My parents are kinda progressive. My brothers Close and Finalize aren't as... Open to it
I remember Apple giving away Dylan CDs when Java was first released. I learned them both and went with Java. But I should have taken the opportunity to also learn the Common Lisp Object System.
These days we like to bitch about OOP languages, but we could have had better.
> The canonical "Hello World" program in Dylan.
Give me a break, that is the most insane hello world I have very seen in my life, and I've seen brainfuck. The idea that one must also `use dylan;` in every file in a language named dylan is just stupid, going the extra mile to appear to the untrained eye to be an unused import since the next line is the import that actually mattersLooks fun!
Makes one wonder why it didn't succeeded.
It wasn't ready in time for the product it was primarily intended to support, the Apple Newton, which was itself a flop in the market.

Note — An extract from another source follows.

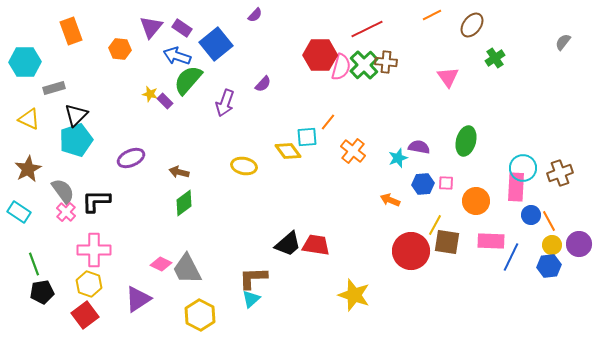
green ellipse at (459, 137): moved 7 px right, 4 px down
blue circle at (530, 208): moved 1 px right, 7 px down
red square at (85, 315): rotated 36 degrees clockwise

If it had finished in time and the Newton hadn't been a flop, it could have been like Objective-C's move in the market with iOS (and earlier with NeXT and OS X but that was still pretty small compared to what iOS did to the language's popularity). A language buoyed by a popular platform. But that didn't happen.
Actually the Dylan group finished the prototype earlier than the C++ group, on the internal competition between both groups, but apparently politis won.
There are some old posts on HN from Newton team folks.
I don't know the story but why does a language ever fail? Lack of good tooling support, lack of buy-in from large projects, lack of use-cases, crowded market, etc. Not only does every new language (at the time) need to have similar ergonomics to the existing landscape, they also need compelling features to escape the inertia that keeps developers within one ecosystem.